Questions on the material:
• a. Can you give the NYC Now transcript again between "Cardi B: I feel" and "of our kids.", inclusive, replacing "kids" with "children"?
• b. What comes next in the NYC Now transcript? Carry it on from its last line.

The Subway Station Behind Some of NYC’s Most Iconic Movie Scenes
Title: The Subway Station Behind Some of NYC’s Most Iconic Movie Scenes [music]
Janae Pierre: From WNYC, this is NYC Now. I'm Janae Pierre. Ever recall watching a movie and realizing the scene is taking place at a New York City subway station? A new series at the Brooklyn Academy of Music is highlighting those films and the station behind them. Plus, New York City's Department of Transportation is responsible for cleaning city landmarks. A Brooklyn Heights resident has taken it upon herself to clean the Brooklyn Bridge walkway, which has dirty tissues, trash bags, and even used condoms affixed to the bridge's frame. We'll get into it all on today's episode, but before we do that, here's what's happening in New York City.
Cardi B: I feel like free childcare is very important. Sometimes us women, we can't really go forward because we don't have nobody to help us take care of our kids.
Janae Pierre: Mayor Zohran Mamdani is teaming up with rapper and Bronx native Cardi B to help spread the word about universal childcare for two-year-olds. New York City is opening up applications on June 2nd for its 2K program. Parents can apply in certain communities across Upper Manhattan, the Bronx, Southeast Queens, and Central and Eastern Brooklyn. In a video released by his office Friday, Mamdani says the city is launching a jingle contest to help get parents to apply, and it'll be judged by Cardi B.
Mayor Zohran Mamdani: We wanted to know if you would help judge that competition.
Cardi B: Oh, I will judge it for sure.
Mayor Zohran Mamdani: Cardi's going to help you-
Cardi B: Yes, I'm going to help you.
Mayor Zohran Mamdani: -by judging this competition.
Cardi B: No, the Mayor is going to help you. I'm going to judge, and he's going to give-- He's the one with the funds.

Data block:
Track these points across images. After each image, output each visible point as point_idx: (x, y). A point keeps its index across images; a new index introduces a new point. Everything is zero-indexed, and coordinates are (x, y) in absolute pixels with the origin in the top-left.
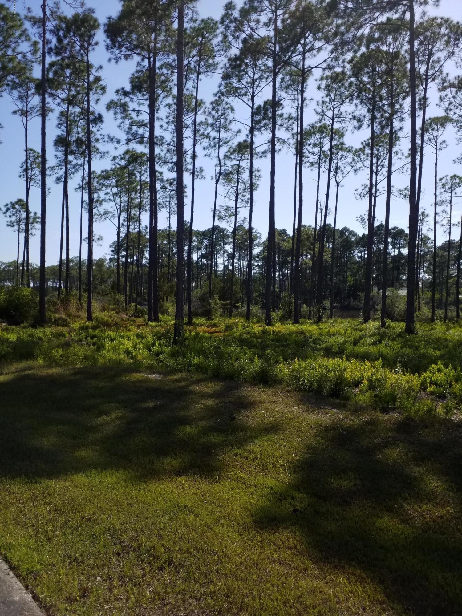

Per-task answers:
• a.
Cardi B: I feel like free childcare is very important. Sometimes us women, we can't really go forward because we don't have nobody to help us take care of our children.

• b.
Janae Pierre: The initiative comes as childcare continues to be a key affordability issue for New Yorkers. When New York City stopped issuing fines for not separating compost from trash, many New Yorkers just quit doing it. That's the finding from a new report from the Independent Budget Office. Analysts found that compost collection lost momentum right as fines stopped last year, and it hasn't recovered since. Those fines began again under Mayor Mamdani, but they haven't reached the same levels as last year, before former Mayor Eric Adams suddenly hit pause on enforcement.
The budget experts say a combination of fines and education should convince more New Yorkers to separate their organic waste from the rest of their trash. Sanitation officials say they're just getting started with the big awareness campaign, but they'll turn up the heat with enforcement if they need to. The annual Easter Parade and Bonnet Festival returns to Manhattan Sunday. The photo-worthy event draws people in their most elaborate hats. For Brooklyn artist Casey Sobel, it's her favorite way to ring in spring. She's been attending the parade for years and says her hats usually take months to create.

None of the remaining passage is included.